Circle, the USDC Coin issuer, has denied reports of the company blaming the US Securities and Exchange Commission for its stalled $9 billion plan to go public last December.
Circle’s representative has responded to a Financial Times article written on Jan. 25. It mentioned that Circle “blamed” the SEC for its failed listing through the prolonged merger agreement approval.
A Circle spokesperson has cleared the air that this was not what occurred. The company did not blame SEC for the termination of the merger agreement with Concord. He further stated that any information passed contrary to that was inaccurate.
Circle: “The deal simply termed out”
The platform’s listing on the New York Stock Exchange (NYSE) was the move that would enable them to combine with Concord.

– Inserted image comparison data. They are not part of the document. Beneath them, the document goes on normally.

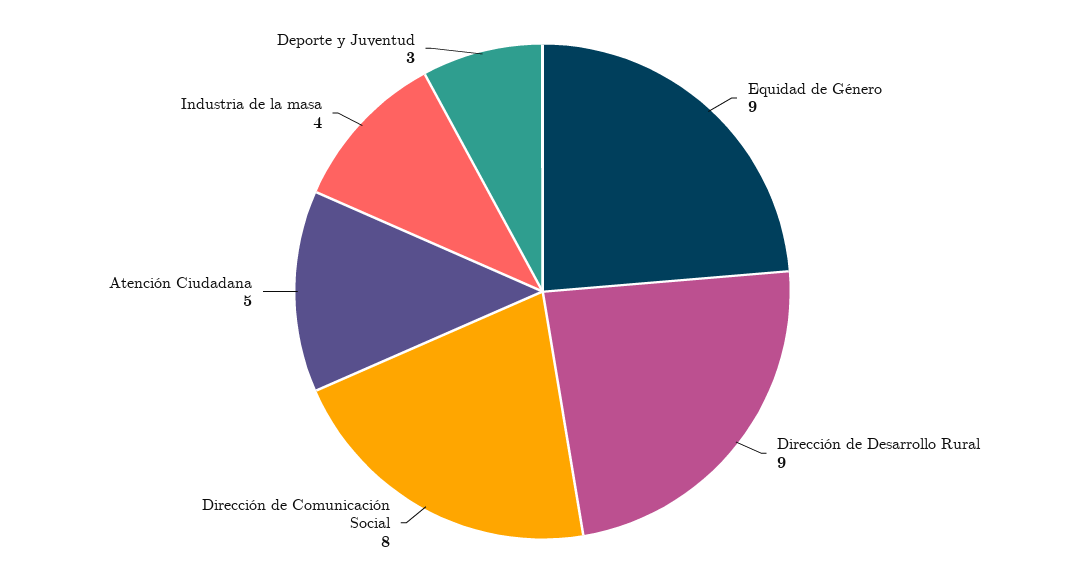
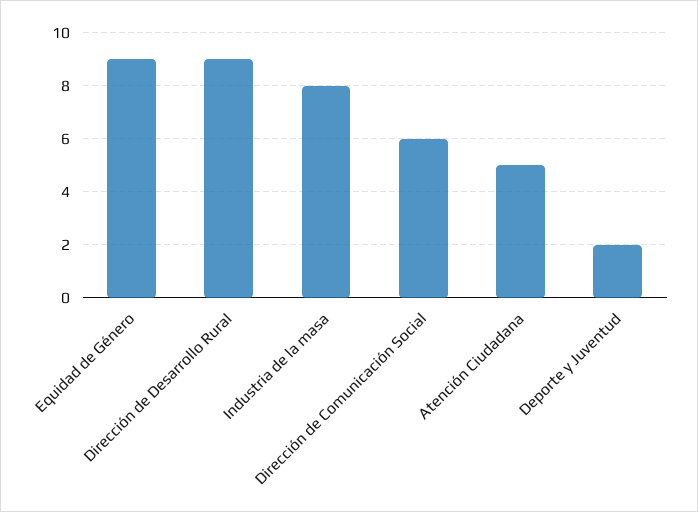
Dirección de Comunicación Social: 8 -> 6
Industria de la masa: 4 -> 8
Deporte y Juventud: 3 -> 2

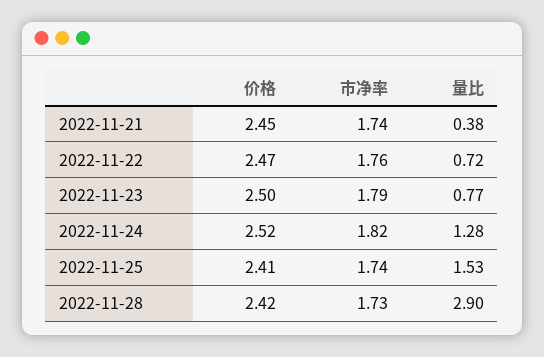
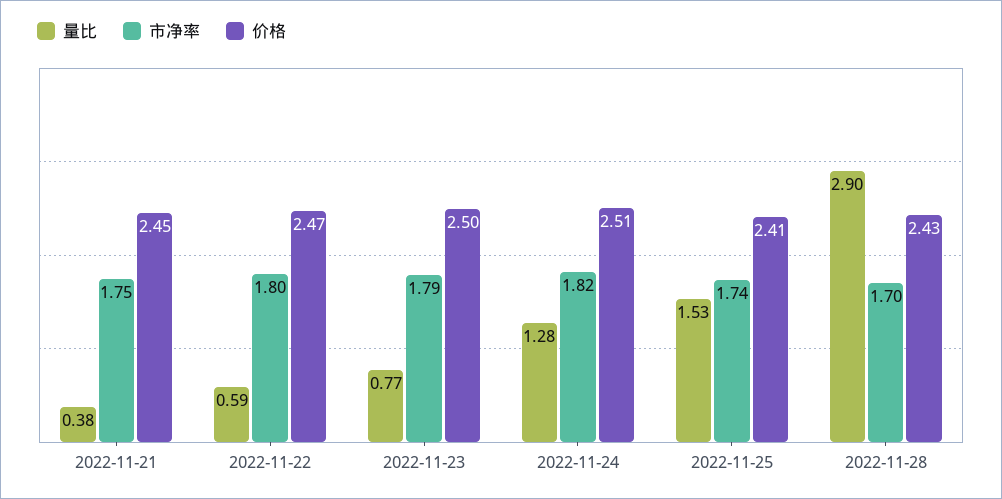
市净率, 2022-11-21: 1.74 -> 1.75
市净率, 2022-11-22: 1.76 -> 1.8
量比, 2022-11-22: 0.72 -> 0.59
价格, 2022-11-24: 2.52 -> 2.51
价格, 2022-11-28: 2.42 -> 2.43
市净率, 2022-11-28: 1.73 -> 1.7

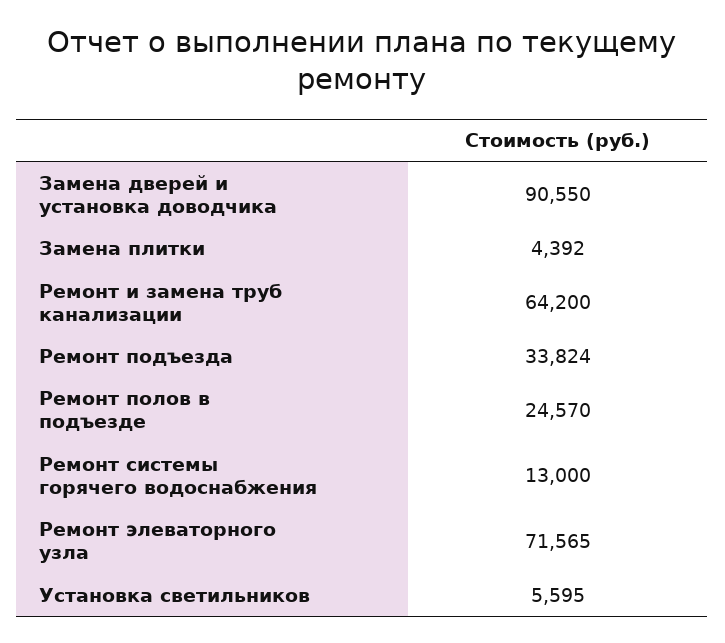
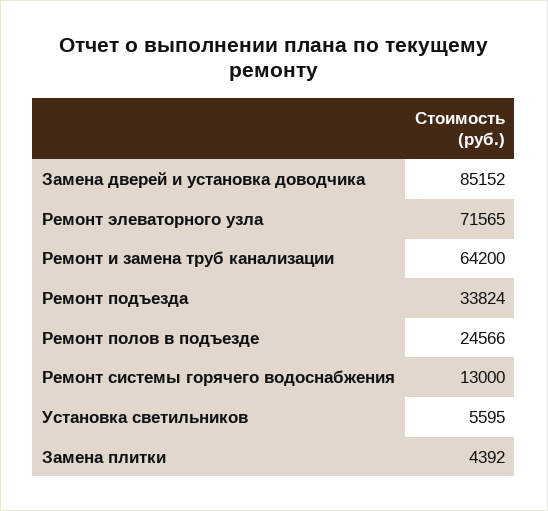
Замена дверей и установка доводчика: 90550 -> 85152
Ремонт полов в подъезде: 24570 -> 24566

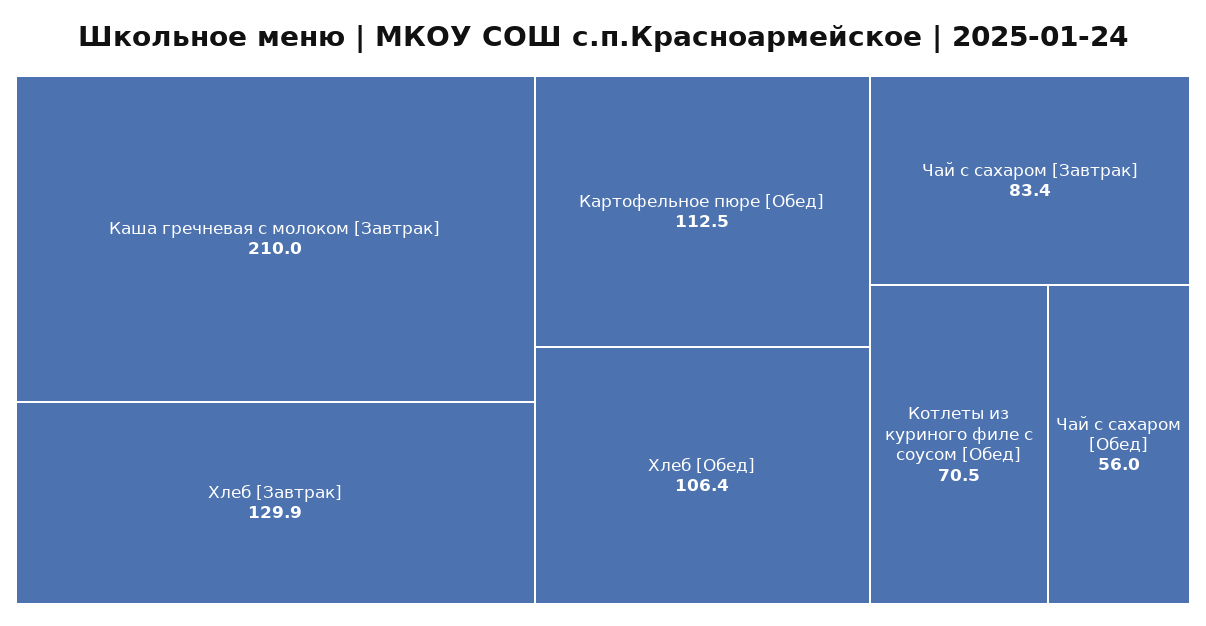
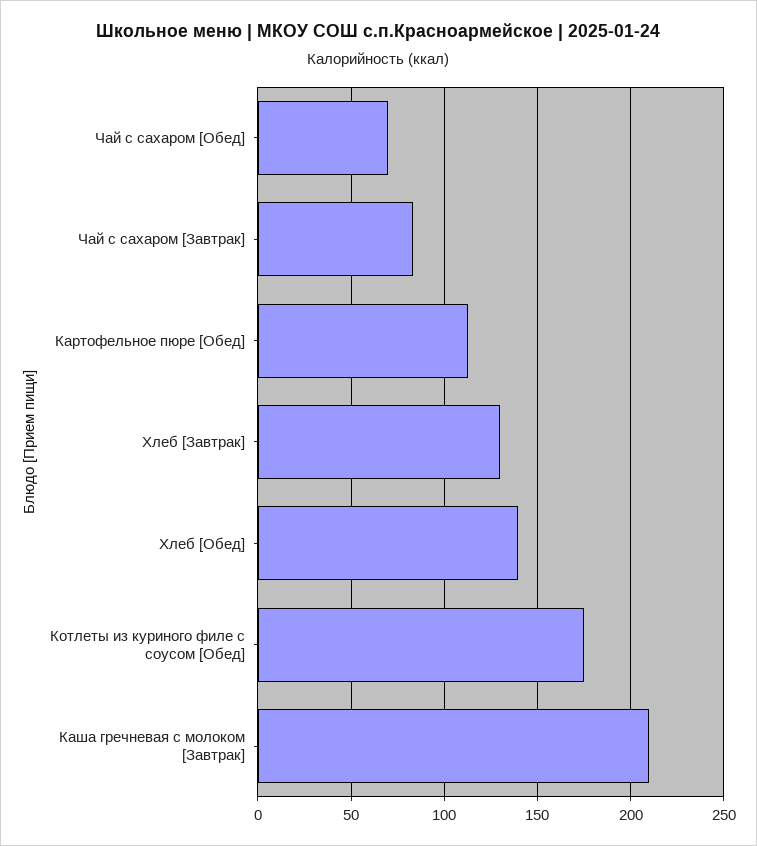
Хлеб [Обед]: 106.4 -> 140
Котлеты из куриного филе с соусом [Обед]: 70.5 -> 175
Чай с сахаром [Обед]: 56 -> 70

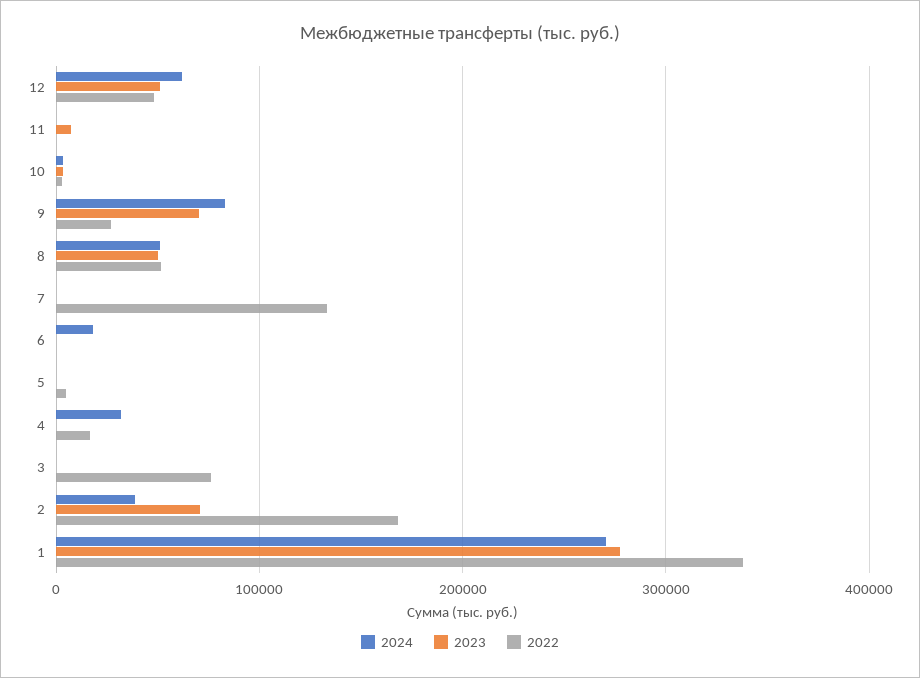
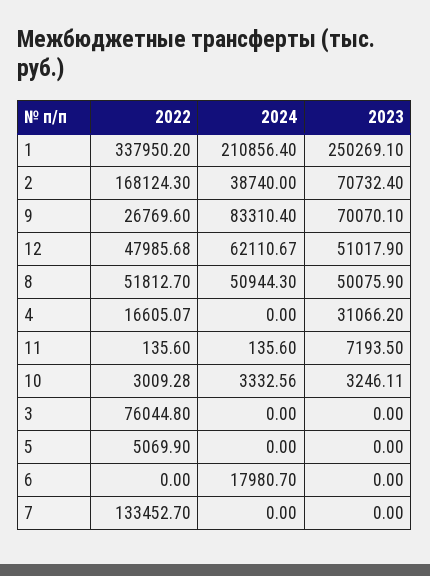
2024, 4: 30000 -> 0
2023, 4: 0 -> 31066.2
2024, 1: 270000 -> 210856.4
2023, 1: 280000 -> 250269.1

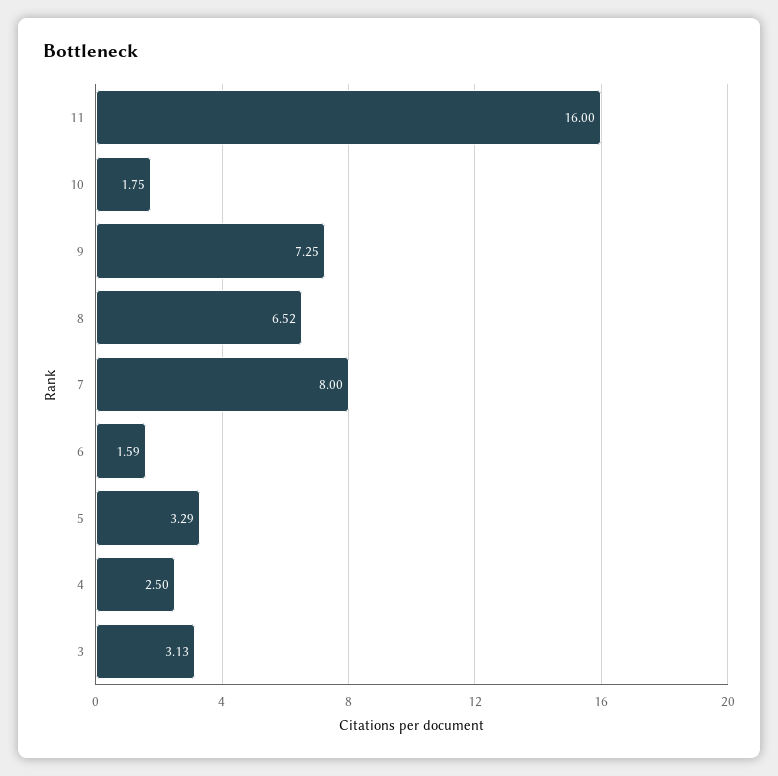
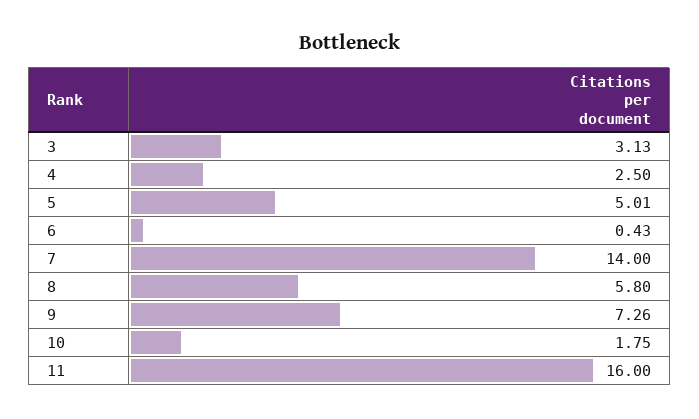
9: 7.25 -> 7.26
8: 6.52 -> 5.8
7: 8 -> 14
6: 1.59 -> 0.43
5: 3.29 -> 5.01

However, as crypto.news earlier reported, Circle mentioned that the merger remained incomplete as the SEC had not declared the associated S-4 registration effective in time. Hence, the agreement lapsed on Dec. 10.
The Circle spokesperson mentioned the statements made in December and said that the deal simply termed out.
On the other hand, Concord did not publicly disclose the reason why the business merger did not take place. However, on Dec. 5, it filed an 8-K form with SEC on the same day the deal caved in. The paper stated its reason for delisting from the NYSE was its “abnormally low trading price levels.”
In a tweet on the same day, Circle’s CEO Jeremy Allaire was seen expressing his disappointment that they could not complete the qualifications to become a publicly listed company.
However, he still had positive words directed to SEC, saying that the regulator has always been rigorous and thorough in the industry’s understanding. He added that the review SEC did was necessary to establish transparency, trust, and accountability for major crypto companies.